--- Supplied data ---
=== Section Start ===

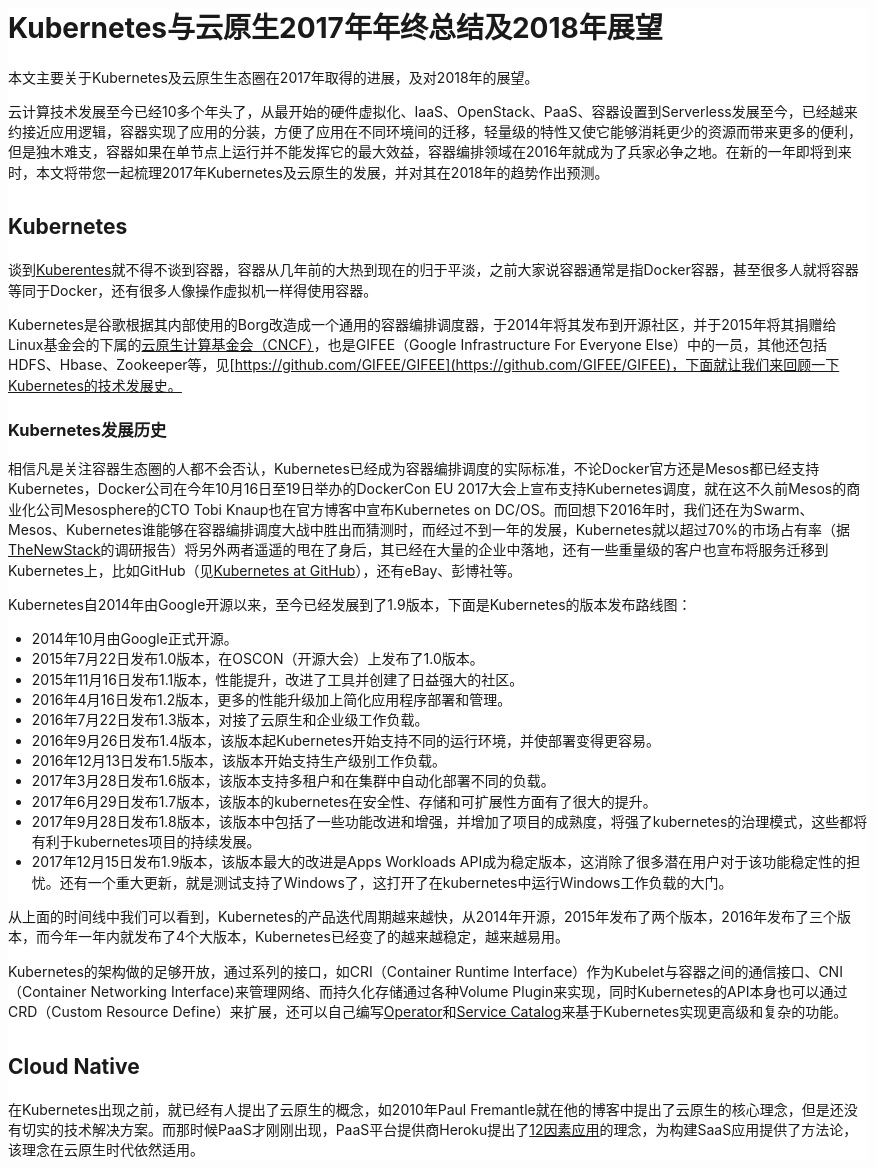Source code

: # Kubernetes与云原生2017年年终总结及2018年展望

本文主要关于Kubernetes及云原生生态圈在2017年取得的进展，及对2018年的展望。

云计算技术发展至今已经10多个年头了，从最开始的硬件虚拟化、IaaS、OpenStack、PaaS、容器设置到Serverless发展至今，已经越来约接近应用逻辑，容器实现了应用的分装，方便了应用在不同环境间的迁移，轻量级的特性又使它能够消耗更少的资源而带来更多的便利，但是独木难支，容器如果在单节点上运行并不能发挥它的最大效益，容器编排领域在2016年就成为了兵家必争之地。在新的一年即将到来时，本文将带您一起梳理2017年Kubernetes及云原生的发展，并对其在2018年的趋势作出预测。

## Kubernetes

谈到[Kuberentes](https://kubernetes.io)就不得不谈到容器，容器从几年前的大热到现在的归于平淡，之前大家说容器通常是指Docker容器，甚至很多人就将容器等同于Docker，还有很多人像操作虚拟机一样得使用容器。

Kubernetes是谷歌根据其内部使用的Borg改造成一个通用的容器编排调度器，于2014年将其发布到开源社区，并于2015年将其捐赠给Linux基金会的下属的[云原生计算基金会（CNCF）](https://cncf.io)，也是GIFEE（Google Infrastructure For Everyone Else）中的一员，其他还包括HDFS、Hbase、Zookeeper等，见[https://github.com/GIFEE/GIFEE](https://github.com/GIFEE/GIFEE)，下面就让我们来回顾一下Kubernetes的技术发展史。

### Kubernetes发展历史

相信凡是关注容器生态圈的人都不会否认，Kubernetes已经成为容器编排调度的实际标准，不论Docker官方还是Mesos都已经支持Kubernetes，Docker公司在今年10月16日至19日举办的DockerCon EU 2017大会上宣布支持Kubernetes调度，就在这不久前Mesos的商业化公司Mesosphere的CTO Tobi Knaup也在官方博客中宣布Kubernetes on DC/OS。而回想下2016年时，我们还在为Swarm、Mesos、Kubernetes谁能够在容器编排调度大战中胜出而猜测时，而经过不到一年的发展，Kubernetes就以超过70%的市场占有率（据[TheNewStack](https://www.thenewstack.io)的调研报告）将另外两者遥遥的甩在了身后，其已经在大量的企业中落地，还有一些重量级的客户也宣布将服务迁移到Kubernetes上，比如GitHub（见[Kubernetes at GitHub](https://githubengineering.com/kubernetes-at-github/)），还有eBay、彭博社等。

Kubernetes自2014年由Google开源以来，至今已经发展到了1.9版本，下面是Kubernetes的版本发布路线图：

* 2014年10月由Google正式开源。
* 2015年7月22日发布1.0版本，在OSCON（开源大会）上发布了1.0版本。
* 2015年11月16日发布1.1版本，性能提升，改进了工具并创建了日益强大的社区。
* 2016年4月16日发布1.2版本，更多的性能升级加上简化应用程序部署和管理。
* 2016年7月22日发布1.3版本，对接了云原生和企业级工作负载。
* 2016年9月26日发布1.4版本，该版本起Kubernetes开始支持不同的运行环境，并使部署变得更容易。
* 2016年12月13日发布1.5版本，该版本开始支持生产级别工作负载。
* 2017年3月28日发布1.6版本，该版本支持多租户和在集群中自动化部署不同的负载。
* 2017年6月29日发布1.7版本，该版本的kubernetes在安全性、存储和可扩展性方面有了很大的提升。
* 2017年9月28日发布1.8版本，该版本中包括了一些功能改进和增强，并增加了项目的成熟度，将强了kubernetes的治理模式，这些都将有利于kubernetes项目的持续发展。
* 2017年12月15日发布1.9版本，该版本最大的改进是Apps Workloads API成为稳定版本，这消除了很多潜在用户对于该功能稳定性的担忧。还有一个重大更新，就是测试支持了Windows了，这打开了在kubernetes中运行Windows工作负载的大门。

从上面的时间线中我们可以看到，Kubernetes的产品迭代周期越来越快，从2014年开源，2015年发布了两个版本，2016年发布了三个版本，而今年一年内就发布了4个大版本，Kubernetes已经变了的越来越稳定，越来越易用。

Kubernetes的架构做的足够开放，通过系列的接口，如CRI（Container Runtime Interface）作为Kubelet与容器之间的通信接口、CNI（Container Networking Interface\)来管理网络、而持久化存储通过各种Volume Plugin来实现，同时Kubernetes的API本身也可以通过CRD（Custom Resource Define）来扩展，还可以自己编写[Operator](https://coreos.com/operators/)和[Service Catalog](https://github.com/kubernetes-incubator/service-catalog)来基于Kubernetes实现更高级和复杂的功能。

## Cloud Native

在Kubernetes出现之前，就已经有人提出了云原生的概念，如2010年Paul Fremantle就在他的博客中提出了云原生的核心理念，但是还没有切实的技术解决方案。而那时候PaaS才刚刚出现，PaaS平台提供商Heroku提出了[12因素应用](http://12factor.net)的理念，为构建SaaS应用提供了方法论，该理念在云原生时代依然适用。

=== Section End ===

--- Task to complete ---
Arrange the entries, from their start through the line containing "本文主要关于Kubernet", as a Markdown table with the columns No. and Text. Number each row, skip blank lines, and leave the pictures out.

--- Solution for this exercise ---
| No. | Text |
|---|---|
| 1 | Source code |
| 2 | : # Kubernetes与云原生2017年年终总结及2018年展望 |
| 3 | 本文主要关于Kubernetes及云原生生态圈在2017年取得的进展，及对2018年的展望。 |